The Federal 1033 program allows police departments to purchase surplus equipment from the Department of Defense. Critics say it’s helped militarize police departments across the nation since then.
“Beginning in the nineties, there was this ramping up of the idea that police were waging a war on crime. And one of the ways this war mentality was accelerated was the creation of the 1033 program,” says Alex Vitale, a Professor at Brooklyn College, the author of The End of Policing and a heavy critic of the program.
He says the program has expanded dramatically in the decades following 9/11.
“Billions of dollars have been put into various homeland security grants to allow the department to directly purchase this equipment for military contractors. This has created a vast new domestic law enforcement market.”
The Madison Police Department acquires equipment under the 1033 program. According to Acting Chief Vic Wahl, the MPD primarily uses the program to acquire bulk items, and occasionally, expensive equipment.
“Basically we’re looking for things that are big-ticket items that would be a big cost to the city, or we’re looking for stuff we can get en masse, like N95 masks, flashlights and tourniquets,” Wahl said at yesterday’s city Finance Committee meeting. “It’s all things that we’re already using in some way, shape or form, but it just sort of supplements things we already have.”
City alders are now debating whether the police department can continue to procure items under the 1033 program.
Yesterday, the Finance Committee delayed a blanket proposal to prohibit the MPD from purchasing any more equipment under 1033. The Madison Police Department has also obtained night vision equipment, rifles, less-lethal launcher tools, and an armored vehicle under the program — although some items have since been returned.
According to David Schmiedicke, Madison’s Finance Director, the 1033 program saves the city thousands of dollars a year.
“Basically, it’s about $25,000 a year in annual operating amounts and about $100,000 in capitol funds associated with larger equipment,” he says.
Last night, the committee ultimately referred the vote to a meeting next month to allow committee members to draft an alternate version that would limit the types of equipment the MPD can acquire — but not ban the use acquisition of items under the program altogether.
Committee members briefly discussed a proposal that would require the Police Department seek approval from alders for each new purchase from the program. According to Chief Wahl, the acquisition process doesn’t allow time for that kind of debate.
“The way it works is there’s a web portal and whatever becomes available ends up in that portal. Then if we see it, we can go in and request it. But, it’s first come, first serve. There isn’t time to seek approval because of that,” he says.
Earlier this month, Alder Max Prestigiacomo introduced a measure that would outright block the department from using tear gas, mace and less-lethal projectile devices. Speaking with WORT last week, Chief Wahl called the proposal “unworkable.”
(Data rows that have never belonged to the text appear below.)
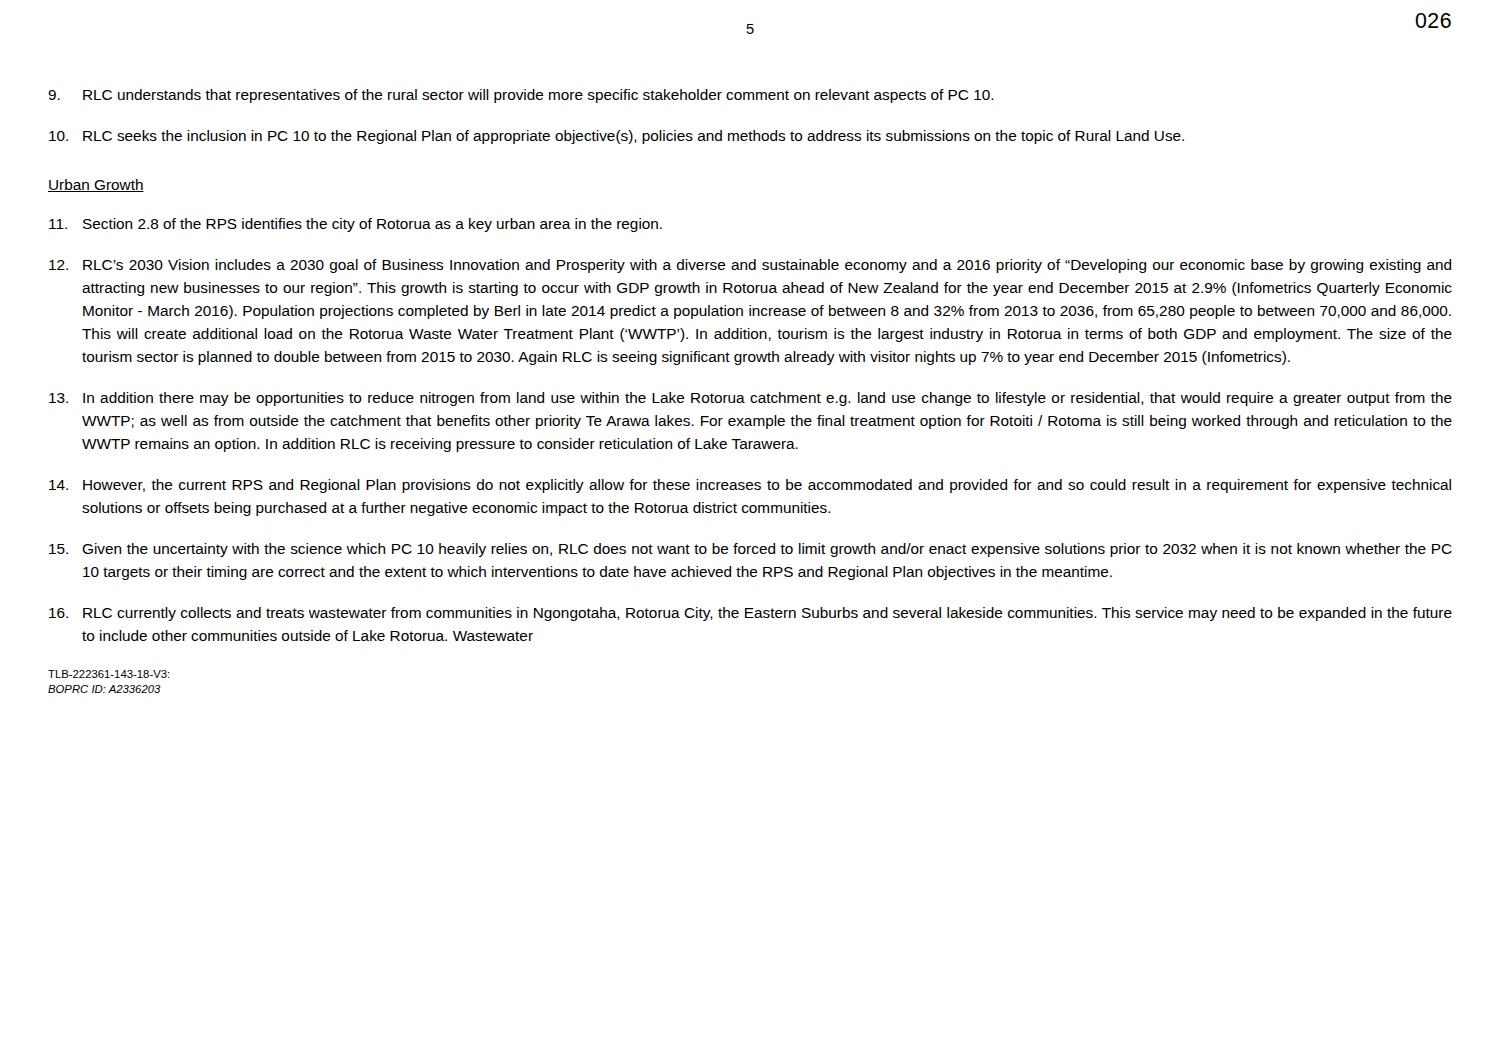5
026
9. RLC understands that representatives of the rural sector will provide more specific stakeholder comment on relevant aspects of PC 10.
10. RLC seeks the inclusion in PC 10 to the Regional Plan of appropriate objective(s), policies and methods to address its submissions on the topic of Rural Land Use.
Urban Growth
11. Section 2.8 of the RPS identifies the city of Rotorua as a key urban area in the region.
12. RLC’s 2030 Vision includes a 2030 goal of Business Innovation and Prosperity with a diverse and sustainable economy and a 2016 priority of “Developing our economic base by growing existing and attracting new businesses to our region”. This growth is starting to occur with GDP growth in Rotorua ahead of New Zealand for the year end December 2015 at 2.9% (Infometrics Quarterly Economic Monitor - March 2016). Population projections completed by Berl in late 2014 predict a population increase of between 8 and 32% from 2013 to 2036, from 65,280 people to between 70,000 and 86,000. This will create additional load on the Rotorua Waste Water Treatment Plant (‘WWTP’). In addition, tourism is the largest industry in Rotorua in terms of both GDP and employment. The size of the tourism sector is planned to double between from 2015 to 2030. Again RLC is seeing significant growth already with visitor nights up 7% to year end December 2015 (Infometrics).
13. In addition there may be opportunities to reduce nitrogen from land use within the Lake Rotorua catchment e.g. land use change to lifestyle or residential, that would require a greater output from the WWTP; as well as from outside the catchment that benefits other priority Te Arawa lakes. For example the final treatment option for Rotoiti / Rotoma is still being worked through and reticulation to the WWTP remains an option. In addition RLC is receiving pressure to consider reticulation of Lake Tarawera.
14. However, the current RPS and Regional Plan provisions do not explicitly allow for these increases to be accommodated and provided for and so could result in a requirement for expensive technical solutions or offsets being purchased at a further negative economic impact to the Rotorua district communities.
15. Given the uncertainty with the science which PC 10 heavily relies on, RLC does not want to be forced to limit growth and/or enact expensive solutions prior to 2032 when it is not known whether the PC 10 targets or their timing are correct and the extent to which interventions to date have achieved the RPS and Regional Plan objectives in the meantime.
16. RLC currently collects and treats wastewater from communities in Ngongotaha, Rotorua City, the Eastern Suburbs and several lakeside communities. This service may need to be expanded in the future to include other communities outside of Lake Rotorua. Wastewater
TLB-222361-143-18-V3:
BOPRC ID: A2336203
“You would cease to have a functioning police department the next morning,” Wahl says. “You’re basically saying the only force options you want officers to have are firearms and batons. What the cops used fifty years ago.”
Meanwhile, the debate over the 1033 Program continues to play out on a federal level. On July 16th, in a 51-49 vote, the U.S. Senate shot down proposed, bipartisan restrictions to the program.
According to Politico, the restrictions would have barred, among other things, transfers of tear gas, grenades, grenade launchers, armor piercing firearms and ammunition, and certain types of combat vehicles from the Department of Defense to police departments.